Who would want to be Benjamin Netanyahu? As the prime minister of Israel he has a dreadful calculus to make: Is Barack Obama sufficiently serious about preventing Iran from obtaining nuclear weapons?
The latest development would seem to be reassuring. According to the Financial Times:
The Obama administration said that seven more economies would be exempt from its Iran-related sanctions that come into force at the end of the month, but left open the prospect that China could still face sanctions.
The state department announced Monday that Turkey, India, Taiwan, South Korea, Malaysia, South Africa and Sri Lanka had all reduced purchases of Iranian oil by a large enough amount to be given a six-month exemption from the sanctions, which come into operation on June 28.
In an earlier announcement, Japan and 10 European countries had already been awarded an exemption.
A balancing act is evidently in progress here, with the U.S. encouraging various powers (India and South Korea are Iran’s second- and fourth-largest oil buyers, according to Reuters) to reduce their oil purchases from the mullahs a significant amount, but not too much. Too much could have a negative impact on the precarious global economy and possibly even Obama’s reelection chances.
But the chosen six-month exemption time frame gives these discussions a window wide enough to get past our elections, a fact undoubtedly not lost on Netanyahu and the Iranians.
Equally undoubtedly, both parties made note of President Obama’s overheard remarks to Russian Prime Minister Medvedev, urging him to be patient and implying that after the election things would be different. He, Obama, would have more freedom of action.
So delay, delay, delay. This is good news for the Iranians. Patience is the name of the game for them. They love to wait things out. Indeed, they are masters of it, talking, not talking, walking and talking, talking and not walking, walking and not talking, all the while taking the opportunity to advance their nuclear ambitions.
Those in the administration who are more serious about the Iranian threat probably tell themselves that this time the sanctions (although limited in the manner described above) will really hurt the Iranian regime, that the scalawags genuinely fear the financial repercussions. This time they will work.
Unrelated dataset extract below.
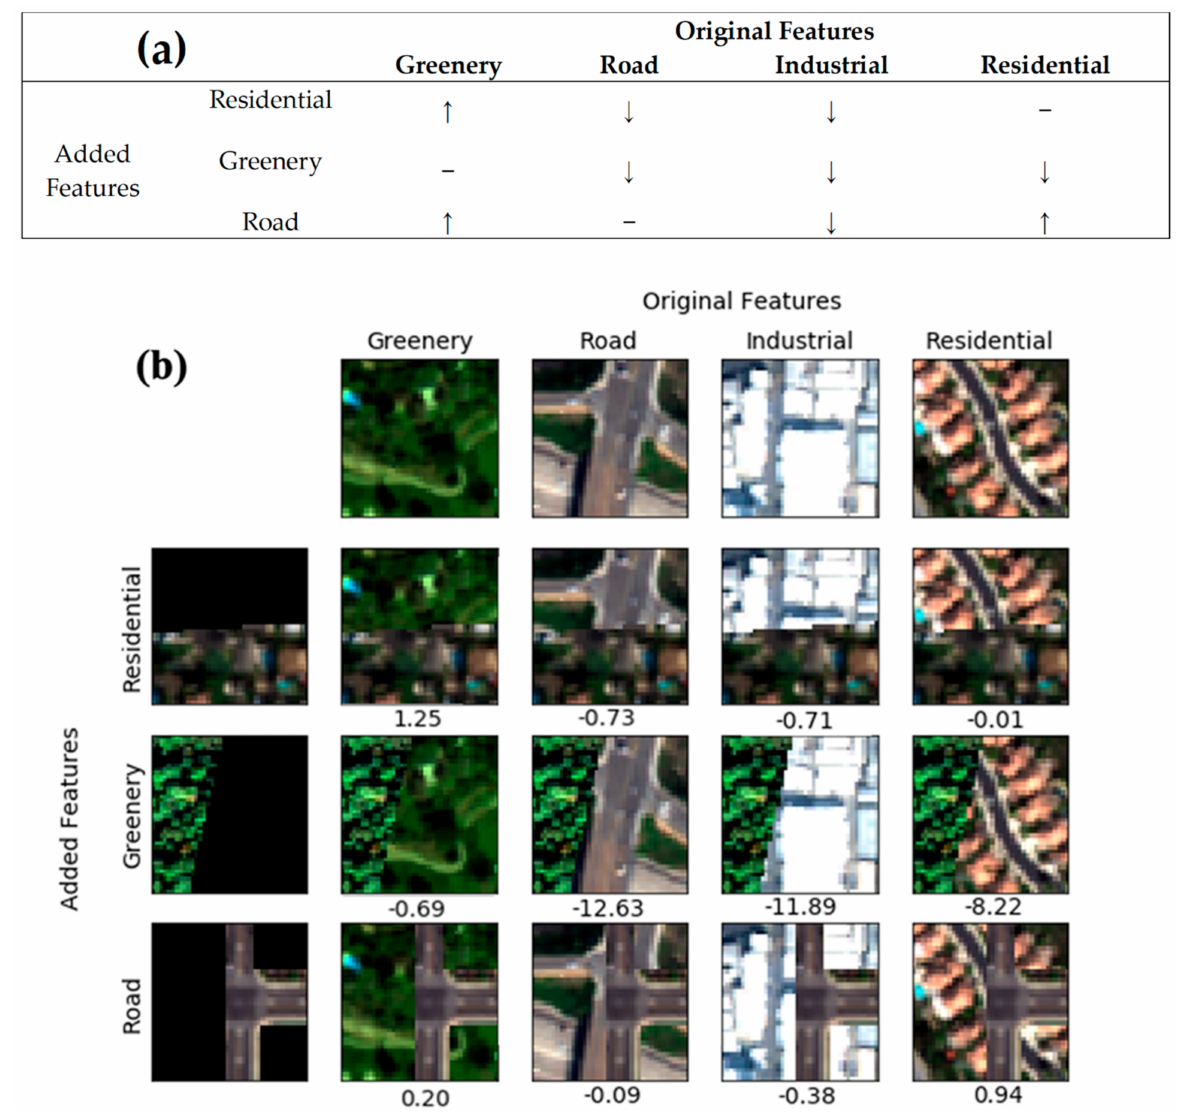
Figure 6. Feature contribution analysis ( a ) Hypothesis of expected changes in PM 2.5 concentrations ( µ g/m 3 ) when adding different urban features to original imagery; ( b ) Confusion table following the hypothesize in subfigure ( a ) using satellite images with and without synthesized residential, greenery, and road features. The columns represent the original satellite images of greenery, road, industrial, and residential from left to right. From top to bottom, the rows are partial residential, greenery and road images to be overlayed on original images. We demonstrate the differences of PM 2.5 levels between the original and synthesized images on the right hand of each subplot. The results in subfigure ( b ) are in line with our hypothesis demonstrated in subfigure ( a ) and support the conclusion that our model is learning the non-linear relations between urban objects and air pollution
It’s hard to believe that sitting here in Los Angeles, even less likely sitting in Jerusalem and Tel Aviv.
The mullahs’ heady brew of religion and power madness almost certainly makes them immune to these forms of economic pressure, the more so since they mainly affect the already-battered Iranian public.
If the mullahs cared about their people, things would have been different a long time ago. And, unfortunately, that Iranian public seems less to be relied upon, the Green Revolution fading into a sad and, increasingly distant, memory. (I may be wrong about this, but watching the horrifying results of the demonstrations in Egypt and Syria cannot be encouraging to the remaining Greens and their sympathizers.)
So where does this leave Mr. Netanyahu? Not in place to be envied, despite his electoral popularity.
He is staring at an American election that must give him fits. Were Barack Obama – the man who said those “flattering” things about him to ex-French President Sarkozy – to be reelected in November, the Israeli PM’s hands might be tied in a myriad of ways with a myriad of threats.
His window to act is now. One can only wish him luck. (And maybe some high-tech wizardry we have never seen before.)